**Fragmento del texto**
┄┄┄┄┄┄

La persecución judicial se ha extendido a otros municipios, con la detención de más de 500 miembros del partido, de los cuáles al menos 15 alcaldes siguen encarcelados. Esta larga serie de fallos judiciales tomó un nuevo rumbo esta semana, con la decisión sin precedentes de un tribunal de Ankara, que destituyó al líder del CHP, Özgür Özsel, al considerar que se cometieron irregularidades en el proceso interno de su elección.

La orden se produjo tras una larga batalla judicial contra el político, que ha enfrentado varias acusaciones de irregularidades y mala conducta. Así, Özel y los miembros de la junta directiva del partido han sido suspendidos y el liderazgo del CHP será asumido provisionalmente por Kemal Kiliçdaroglu, quien dirigió la formación anteriormente durante trece años, en los que perdió todos los comicios contra Erdogan.

La decisión ha provocado un sismo en el partido y despertado dudas sobre un posible acercamiento entre Kiliçdaroglu y el gobierno. «La decisión del tribunal de restituir el liderazgo de Kiliçdaroglu viola la Constitución porque el responsable de esta decisión es la Junta Electoral Suprema. Por eso Özel ha apelado la decisión ante esta junta», explica a este periódico el analista político Berk Esen.

Desde que se inició un proceso judicial contra Özel, el partido ha celebrado comicios internos hasta en tres ocasiones para demostrar la legitimidad de su cargo. El líder depuesto condenó la decisión del tribunal, calificándola de «golpe de Estado judicial» y rechazó la designación de Kiliçdaroglu como nuevo jefe del partido. «Estos golpistas no vienen con tanques, cañones, fusiles ni camuflaje, vienen vestidos de jueces y fiscales», aseguró en un discurso en la sede del CHP.

Miembros de la formación, analistas y grupos de derechos consideran que la oleada de detenciones contra el CHP tiene motivaciones políticas y busca neutralizar el poder del partido de cara a los próximos comicios, que se espera que se adelanten para que Erdogan no agote su legislatura y pueda presentarse como candidato. Sin embargo, algunos analistas creen que ante la situación actual, Erdogan no necesita convocar elecciones anticipadas porque el CHP ya no supone un desafío para su gobierno. «La destitución de la cúpula del partido supone, sin duda, una escalada de la violencia. Sin embargo, no estoy segura de que esto represente un punto de inflexión definitivo para la autocratización en Turquía. En mi opinión, esta medida fue posible porque las instituciones democráticas y el Estado de derecho ya están desmantelados», escribe la analista política Sinem Adar.

┄┄┄┄┄┄

**Lista de tareas**
1. Según el fragmento sobre la crisis del CHP, ¿durante cuántos años dirigió Kiliçdaroglu el partido anteriormente?
2. Retoma el fragmento sobre la crisis del CHP y continúalo a partir de su última oración.

**Datos proporcionados**

┄┄┄┄┄┄

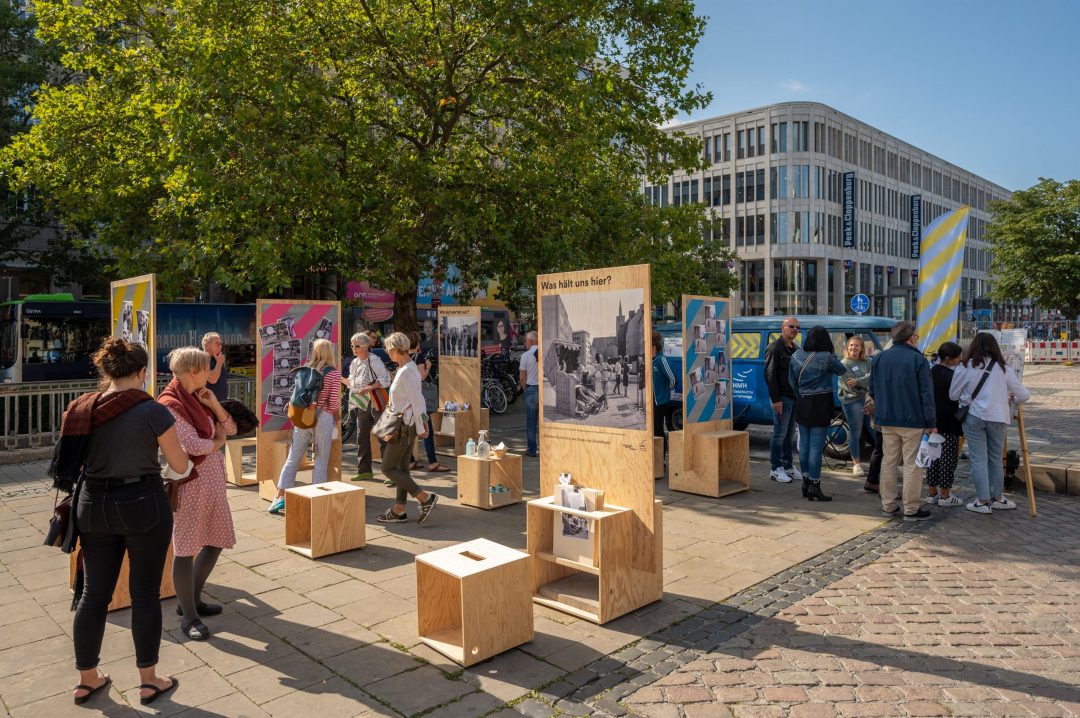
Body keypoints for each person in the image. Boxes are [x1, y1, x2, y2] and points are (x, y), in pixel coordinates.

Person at [54, 338, 187, 706]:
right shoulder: (152, 411)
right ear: (143, 372)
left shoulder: (80, 408)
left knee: (93, 594)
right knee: (144, 594)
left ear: (106, 370)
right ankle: (149, 680)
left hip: (93, 504)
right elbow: (178, 465)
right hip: (143, 503)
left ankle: (87, 678)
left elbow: (72, 464)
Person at [158, 347, 237, 641]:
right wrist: (217, 441)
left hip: (213, 480)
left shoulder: (198, 398)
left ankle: (191, 599)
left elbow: (229, 426)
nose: (210, 373)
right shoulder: (169, 404)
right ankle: (188, 615)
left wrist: (215, 403)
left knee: (215, 540)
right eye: (206, 368)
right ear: (193, 371)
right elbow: (193, 445)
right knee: (186, 549)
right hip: (190, 484)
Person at [950, 332, 1031, 514]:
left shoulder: (966, 366)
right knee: (995, 459)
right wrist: (1012, 397)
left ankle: (982, 501)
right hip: (998, 418)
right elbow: (1024, 395)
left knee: (978, 459)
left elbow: (953, 395)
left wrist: (966, 396)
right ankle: (997, 498)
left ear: (973, 346)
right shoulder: (1004, 368)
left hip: (974, 417)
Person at [869, 321, 936, 521]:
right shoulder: (918, 360)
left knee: (888, 462)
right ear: (911, 337)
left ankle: (888, 505)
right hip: (912, 420)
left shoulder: (879, 358)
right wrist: (931, 421)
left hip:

┄┄┄┄┄┄

**Respuestas del ejercicio**
1. Durante trece años.

2.
«Esta decisión es nula y sin efecto. No la reconozco. Mi presidente es Özgür Özel. Rechazamos categóricamente la presencia de Kiliçdaroglu. El presidente de CHP es Özgür Özel», señala Ozsoy Boyunsuz, diputada de la formación. En las últimas semanas, el líder encausado ha señalado a varios medios la posibilidad de crear un partido alternativo, en el caso de que los tribunales sigan persiguiendo a su formación. Sin embargo, esta decisión podría dividir el voto, entre el liderazgo de Kiliçdaroglu -al que se considera que coopera con el gobierno- y los seguidores que arrastre Özel. El fallo del tribunal provocó protestas airadas en varias ciudades del país, a grito de «traidor» contra el líder impuesto por los tribunales. «La nulidad (del partido) no se producirá y si se produce, habrá consecuencias. Erdogan se frota las manos, pero el CHP no se dividirá, restableceremos el poder popular en las primeras elecciones», declaró el portavoz del partido, Zeynel Emre.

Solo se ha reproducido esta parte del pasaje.